Life is a lot about longing. To long is to be a human being. We long for something bigger, larger, waster, higher, better, deeper, something we cannot maybe quite explain but that still haunts us. Life often feels like a too small shoe - you don’t quite fit in, and it hurts.
And then sometimes things just fall into their right places. You can breathe free. You know you are where you are supposed to be. Your feet are naked and free and they sense the warm rock and the cool sand. You relax, and the rest in those moments is more than just rest - it’s restoration. There are things and moments that restore us into what we were supposed to be.
The world is a broken system with a lot of sorrows. But I don’t think it was meant to be so. Sometimes you fall into a small fragment of the original paradise and you know that “this is good, this is who I am, this is what the world was meant to be”. Some things just resonate with who we are… Like a pure, clear note that makes your soul sing.
This is the question: If your soul was a bird, where would it nest?
Where do you go when you need to be restored? What brings you life? What makes you feel alive again?
To me it is the sea.
I married a sailor, fully knowing what I was doing. His soul is salt water, the rush of the wind, the flapping of the sails and the feel of warm wood under his hands. And his hands are carpenter’s hands. He loves to speak with timber, make it obey him, he loves to call out whatever hides inside wood and form it into something new. He is a wooden boat man trough and trough. Marrying him opened a whole new world for me - the world of small coves, rocky islands, seaside sunsets and open heavens over the sea.
Finland has a special archipelago, quite unlike anything else in the world. There are hundreds, no, thousands of small islands to discover. It’s a wild place; tiny rocks scattered all over the sea, full of promises. It’s a place of utter freedom.
The feeling of going barefoot in the islands has become a symbol of absolute freedom to me - a symbol of being where you were supposed to be, of visiting the paradise for a tiny moment. A symbol of really feeling what Life is about after a long numbness. Going barefoot you just feel so much more. Going barefoot is in many cultures also a symbol of respect and awe. You remove your shoes to show veneration. In many religions, it is common to remove shoes when entering a place considered holy. It’s close to what I feel by the sea. Bare feet symbolise also innocence and the radical freedom of childhood; the joy of exploring the world with the excitement of someone who sees it for the first time.

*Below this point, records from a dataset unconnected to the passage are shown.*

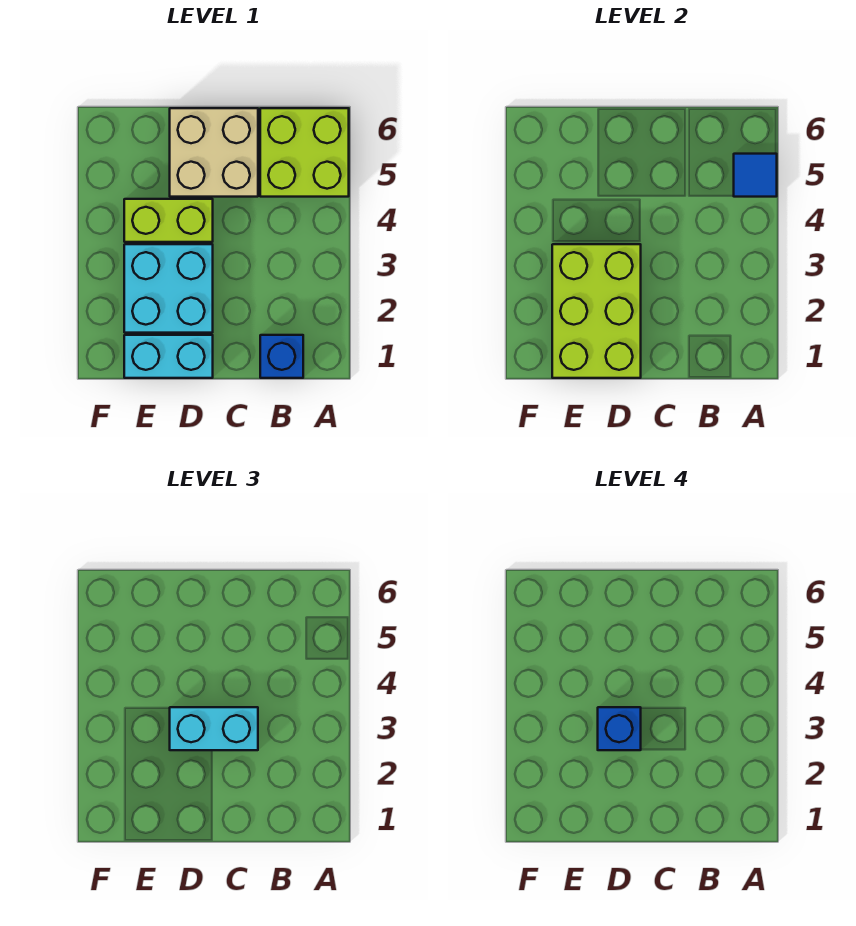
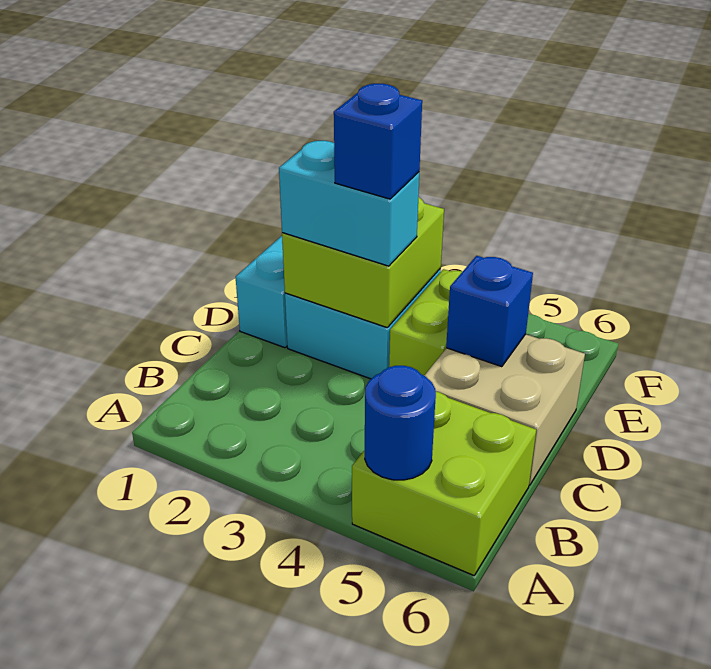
blue 1x1 tile [734,154,777,197] -> blue 1x1 round brick [365,366,436,480]
blue 1x1 brick [260,335,303,378] -> blue 1x1 brick moved to [446,256,533,367]
cyan 1x2 brick [170,707,258,750] -> cyan 1x2 brick turned to [279,141,419,266]
lime 2x3 brick [552,244,641,378] -> lime 2x2 brick [282,197,444,327]

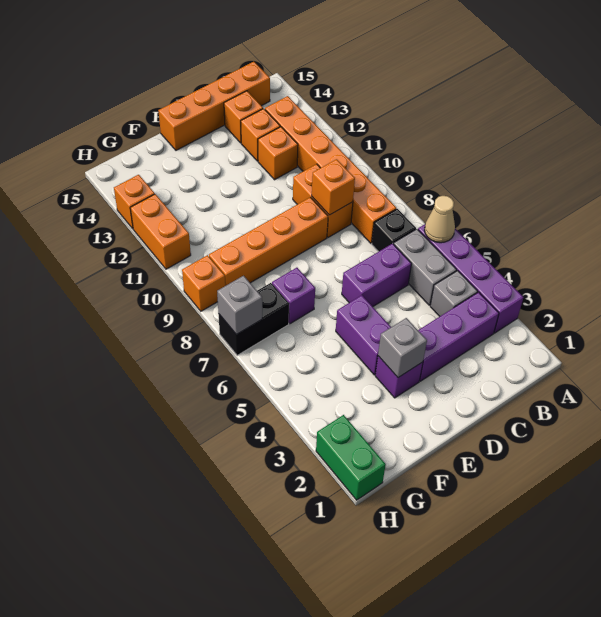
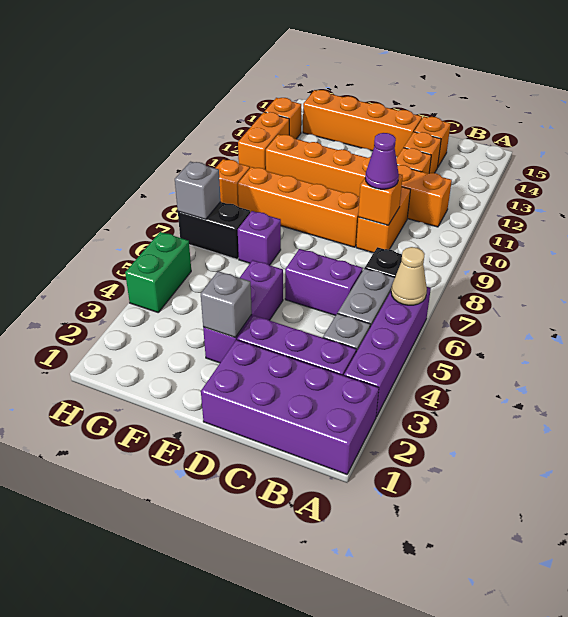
none -> purple 2x4 brick [201,340,379,474]
orange 1x6 brick [265,96,396,243] -> orange 1x6 brick turned to [266,134,452,227]
orange 1x4 brick [158,62,270,150] -> orange 1x4 brick moved to [303,90,422,157]
none -> purple 1x1 cone [365,133,399,189]
green 1x2 brick [316,415,386,500] -> green 1x2 brick moved to [125,232,191,312]

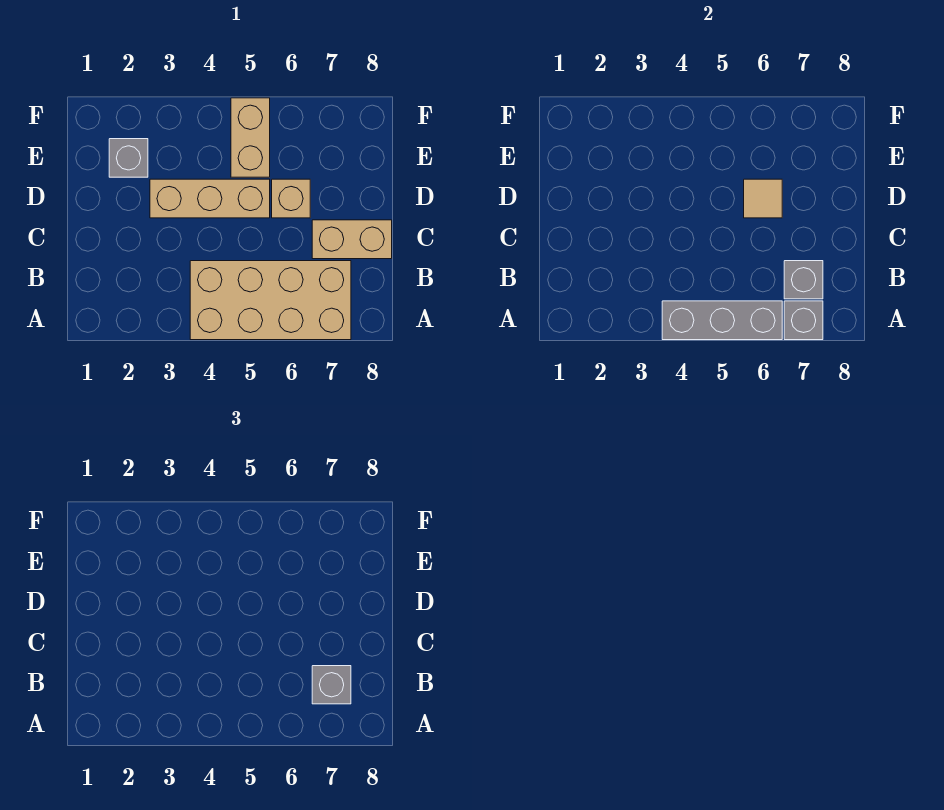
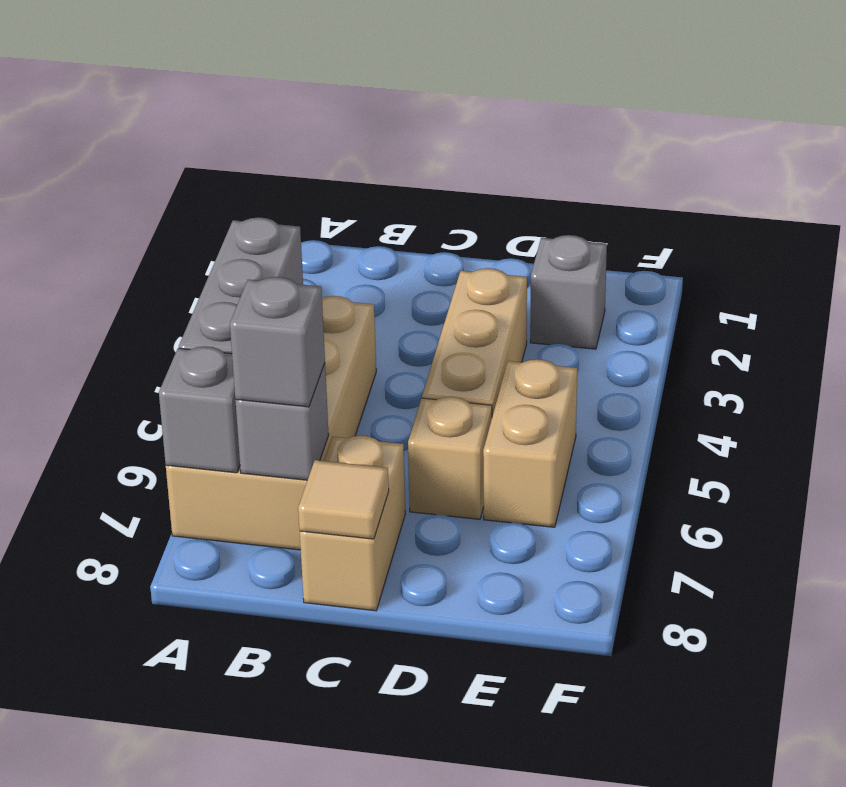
tan 1x1 tile [744,179,782,218] -> tan 1x1 tile moved to [298,460,389,539]
tan 1x2 brick [231,98,270,177] -> tan 1x2 brick turned to [483,359,577,527]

Everybody has their own experience of this. Where do you feel most alive?
In the forest? Under covers next to your loved one? With a baby asleep in your lap? Baby in your wrap? In the saddle, galloping trough the open fields? Basking in the sunshine? In the mountains? In the dancing hall? Where does your soul fly free?
I wanted to make a warp to celebrate those moments of falling back into Life. Those life-giving mental explosions that reminds us of what we are about. The warp speaks with colours I know from the sea; turquoise for the water, yellow for the sun and that certain kind of lichen that is everywhere, orange and salmon and purple for the setting sun, dark violet for the night sky in autumn, white for the foamy wave crests. There will be sparkles for late summer stars when they again are visible in Finland after the midnight sun has gone away.
I wish that this warp and the wraps from it might speak to others too of their desires and the BOOM-moments of their hearts.